Why financial advisers are invaluable during the pandemic
Getting expert advice about your finances is a key part of wealth creation and management.
But new research has found that the help of a financial adviser can be invaluable during unstable times like the pandemic.
Research conducted by Griffith University’s Business School found that between April and June 2020, the long-term clients of financial advisers were “better off, felt more informed, panicked less and painted good, long-term financial habits”.
Griffith Business School’s Dr Kirsten MacDonald said the report highlights the unsung role financial advisers play in crisis intervention.
“These professionals are frontline workers and not just during public crises like the pandemic. Clients generally needed more emotional support during a personal crisis,” she said.
According to Dr MacDonald, financial advisers gave clients the space to make decisions and reduced their mental load by providing secondary services like liaising with insurance companies or Centrelink.
“They know their clients really well because they’ve been advising them for a long time. These secondary services gave clients the space to grieve and heal,” she said.
Griffith University’s research found that advised clients were in a better financial and behavioural position to deal with stress and unprecedented events such as lockdowns, while also highlighting a “lack of preparedness” by those who attempted to self-manage their financial affairs.
“Despite the substantial personal and economic costs of the COVID-19 crisis, the silver lining for the financial advice profession (and their clients) is the apparent increase in recognition of non-advised consumers of the need to seek support and the advances made in terms of business practices regarding uptake of technology to provide access and efficiency,” the report read.
Advised clients 5.2% better off
Financial advisers not only support clients through difficult situations, they can help them come out of tough times in a better financial position.

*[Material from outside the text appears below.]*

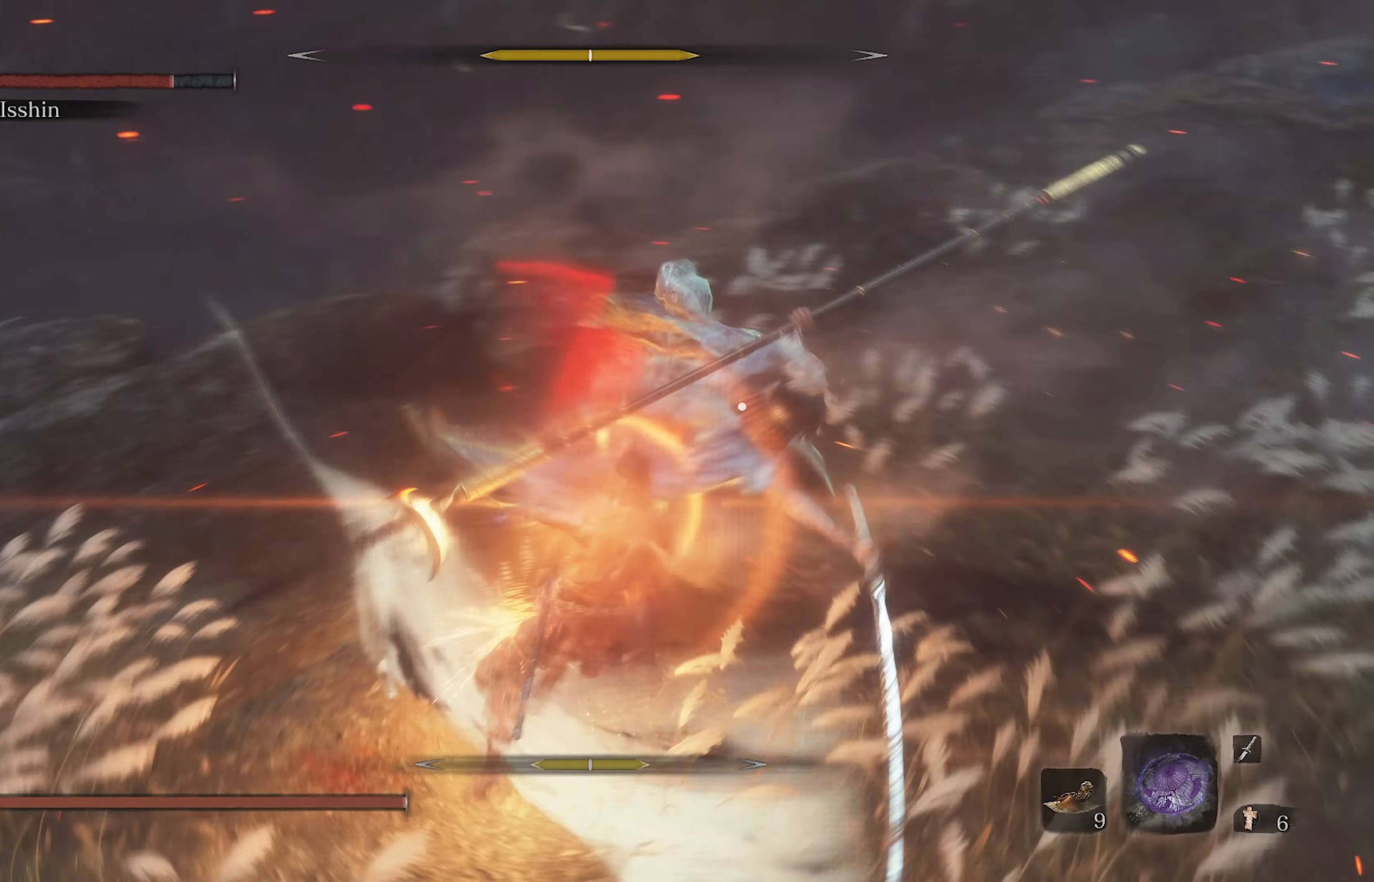
{"buttons": [], "left_stick": "up-right", "right_stick": "center", "events": [[167, "L1", "down"], [433, "L1", "up"], [483, "left_stick", "up-right"]]}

The fourth annual Russell Investments Value of an Adviser Report found that advised clients benefitted with a 5.2 per cent boost to their portfolios after the onset of the pandemic.
The report highlights how behavioural coaching is one of the biggest and most beneficial roles financial advisers can play.
A common mistake non-advised investors made during the first wave of COVID-19, and the 2008–09 Global Financial Crisis, was to abandon their long-term investment strategies. By selling out during the dramatic market fall, they lost out on the gains made when the market recovered.
For example, from January 2000 to September 2020, $100 constantly invested in the Russell 3000 Index more than tripled in value. And those who chose to stay in cash during that period missed a cumulative return of nearly 250 per cent, based on the Russell 3000 Index.
Sometimes, staying the course is the right choice.
“It is easy to get caught up in the noise and focus on the short-term,” said Chris Pomaroff, a financial adviser at LDB Group.
“In Australia, by early March 2020, we had the first known case of community transmission and sadly reported the first death. Shortly after, the WHO officially declared COVID-19 a pandemic which was promptly followed by nationwide lockdowns.
“Suppose you took this opportunity to sell down your investments to cash and spent 12 months on the sidelines. Deciding to reinvest after finally regaining confidence from months of low-level community transmission, relaxed restrictions and the start of the nationwide vaccine rollout. How would your investments have fared compared to those who had remained invested?”
Unfortunately for some Australians, sitting out those 12 months would have resulted in a 9.38 per cent loss, compared to a 5 per cent gain for those who remained invested.
“For the ‘average’ Australian superannuation balance, that equates to over $108,000 in lost earnings over 10 years,” Mr Pomaroff said.